_RECORDS FOR PROCESSING_:

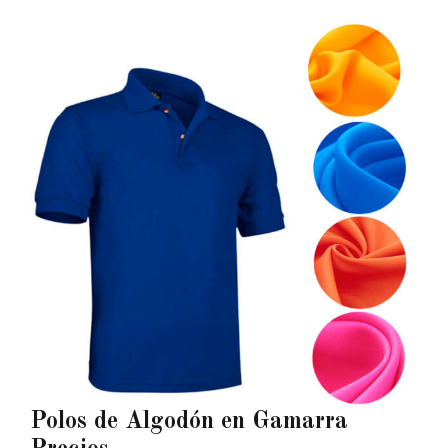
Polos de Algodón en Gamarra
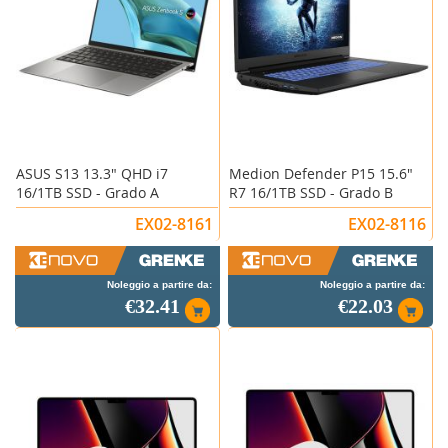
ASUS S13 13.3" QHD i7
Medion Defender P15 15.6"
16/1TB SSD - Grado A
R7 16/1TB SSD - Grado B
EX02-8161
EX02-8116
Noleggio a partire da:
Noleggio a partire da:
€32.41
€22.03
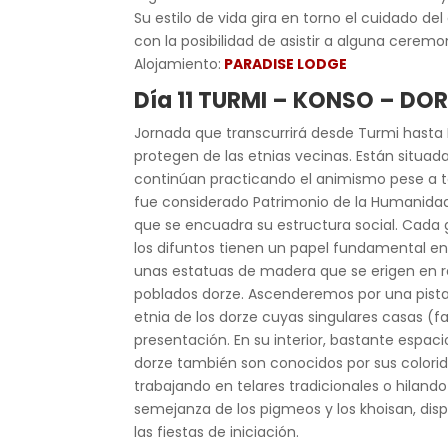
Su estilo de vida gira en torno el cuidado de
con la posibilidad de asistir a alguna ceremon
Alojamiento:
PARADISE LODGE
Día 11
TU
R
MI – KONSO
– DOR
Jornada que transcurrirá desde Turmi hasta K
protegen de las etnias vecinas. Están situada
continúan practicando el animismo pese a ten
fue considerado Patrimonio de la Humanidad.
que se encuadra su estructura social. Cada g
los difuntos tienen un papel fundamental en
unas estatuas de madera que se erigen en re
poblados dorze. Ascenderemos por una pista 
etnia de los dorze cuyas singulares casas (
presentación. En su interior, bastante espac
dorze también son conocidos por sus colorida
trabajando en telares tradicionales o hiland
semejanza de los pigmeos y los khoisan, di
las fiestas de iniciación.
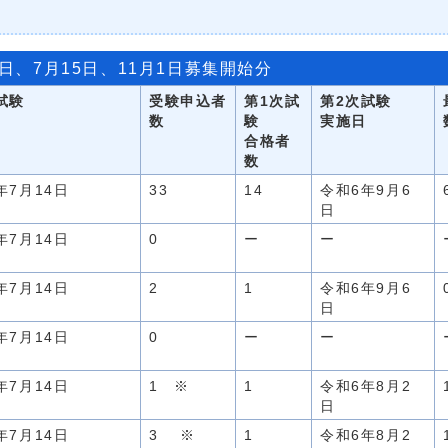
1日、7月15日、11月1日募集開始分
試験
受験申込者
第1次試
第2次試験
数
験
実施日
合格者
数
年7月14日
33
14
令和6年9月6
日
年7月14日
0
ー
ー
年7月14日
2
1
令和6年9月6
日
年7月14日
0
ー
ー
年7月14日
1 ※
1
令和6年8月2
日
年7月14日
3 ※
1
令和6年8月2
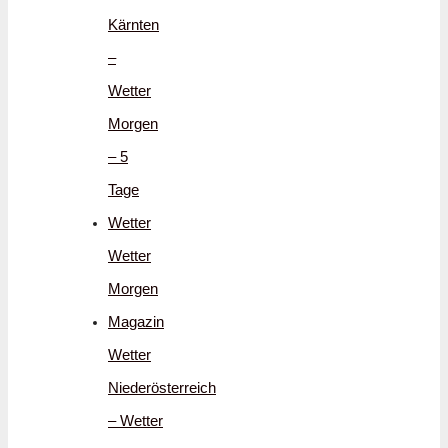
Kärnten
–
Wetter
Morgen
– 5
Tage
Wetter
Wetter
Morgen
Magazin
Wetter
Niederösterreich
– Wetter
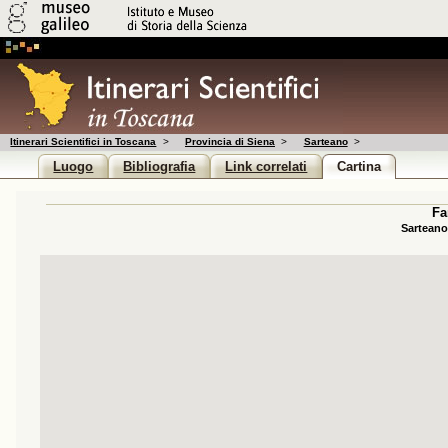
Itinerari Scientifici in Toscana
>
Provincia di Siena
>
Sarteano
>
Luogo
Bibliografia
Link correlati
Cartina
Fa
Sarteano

_TASK TO CARRY OUT_:
Precisely the lines between those holding "poblados dorze. Ascenderemos por una pista" and "semejanza de los pigmeos y los khoisan, di", inclusive, are to be reproduced from the listing above, with nothing added.

_RESULT OF THIS EXERCISE_:
poblados dorze. Ascenderemos por una pista 
etnia de los dorze cuyas singulares casas (
presentación. En su interior, bastante espac
dorze también son conocidos por sus colorida
trabajando en telares tradicionales o hiland
semejanza de los pigmeos y los khoisan, di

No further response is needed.